_The problem_
Return all the lines below exactly. Any picture among them is omitted.

_Data_

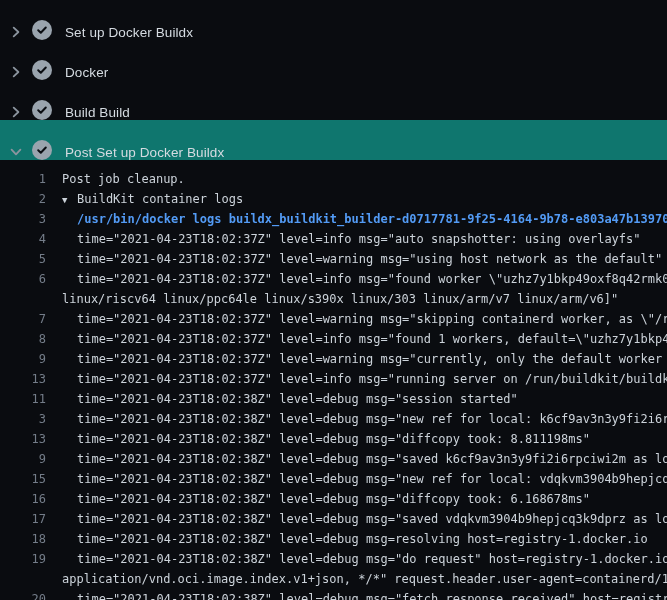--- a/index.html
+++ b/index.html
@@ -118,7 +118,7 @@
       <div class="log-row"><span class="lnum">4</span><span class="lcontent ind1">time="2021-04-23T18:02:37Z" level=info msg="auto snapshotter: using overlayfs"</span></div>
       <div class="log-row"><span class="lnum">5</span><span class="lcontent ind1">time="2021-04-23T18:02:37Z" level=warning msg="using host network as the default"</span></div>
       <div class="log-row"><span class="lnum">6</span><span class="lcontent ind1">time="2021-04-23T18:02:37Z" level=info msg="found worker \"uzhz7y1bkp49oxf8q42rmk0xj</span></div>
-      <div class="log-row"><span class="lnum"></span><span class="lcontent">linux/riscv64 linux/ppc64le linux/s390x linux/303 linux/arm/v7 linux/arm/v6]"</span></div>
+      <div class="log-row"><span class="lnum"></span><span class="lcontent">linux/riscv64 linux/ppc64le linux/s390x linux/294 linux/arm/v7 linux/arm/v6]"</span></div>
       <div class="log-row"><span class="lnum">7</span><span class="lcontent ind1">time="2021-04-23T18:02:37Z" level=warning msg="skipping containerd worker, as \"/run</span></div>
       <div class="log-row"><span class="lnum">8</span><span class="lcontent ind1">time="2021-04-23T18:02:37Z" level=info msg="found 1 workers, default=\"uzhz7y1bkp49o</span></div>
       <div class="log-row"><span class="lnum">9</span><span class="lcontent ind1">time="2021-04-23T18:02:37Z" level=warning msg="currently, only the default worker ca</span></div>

_Task response_
--- a/index.html
+++ b/index.html
@@ -118,7 +118,7 @@
       <div class="log-row"><span class="lnum">4</span><span class="lcontent ind1">time="2021-04-23T18:02:37Z" level=info msg="auto snapshotter: using overlayfs"</span></div>
       <div class="log-row"><span class="lnum">5</span><span class="lcontent ind1">time="2021-04-23T18:02:37Z" level=warning msg="using host network as the default"</span></div>
       <div class="log-row"><span class="lnum">6</span><span class="lcontent ind1">time="2021-04-23T18:02:37Z" level=info msg="found worker \"uzhz7y1bkp49oxf8q42rmk0xj</span></div>
-      <div class="log-row"><span class="lnum"></span><span class="lcontent">linux/riscv64 linux/ppc64le linux/s390x linux/303 linux/arm/v7 linux/arm/v6]"</span></div>
+      <div class="log-row"><span class="lnum"></span><span class="lcontent">linux/riscv64 linux/ppc64le linux/s390x linux/294 linux/arm/v7 linux/arm/v6]"</span></div>
       <div class="log-row"><span class="lnum">7</span><span class="lcontent ind1">time="2021-04-23T18:02:37Z" level=warning msg="skipping containerd worker, as \"/run</span></div>
       <div class="log-row"><span class="lnum">8</span><span class="lcontent ind1">time="2021-04-23T18:02:37Z" level=info msg="found 1 workers, default=\"uzhz7y1bkp49o</span></div>
       <div class="log-row"><span class="lnum">9</span><span class="lcontent ind1">time="2021-04-23T18:02:37Z" level=warning msg="currently, only the default worker ca</span></div>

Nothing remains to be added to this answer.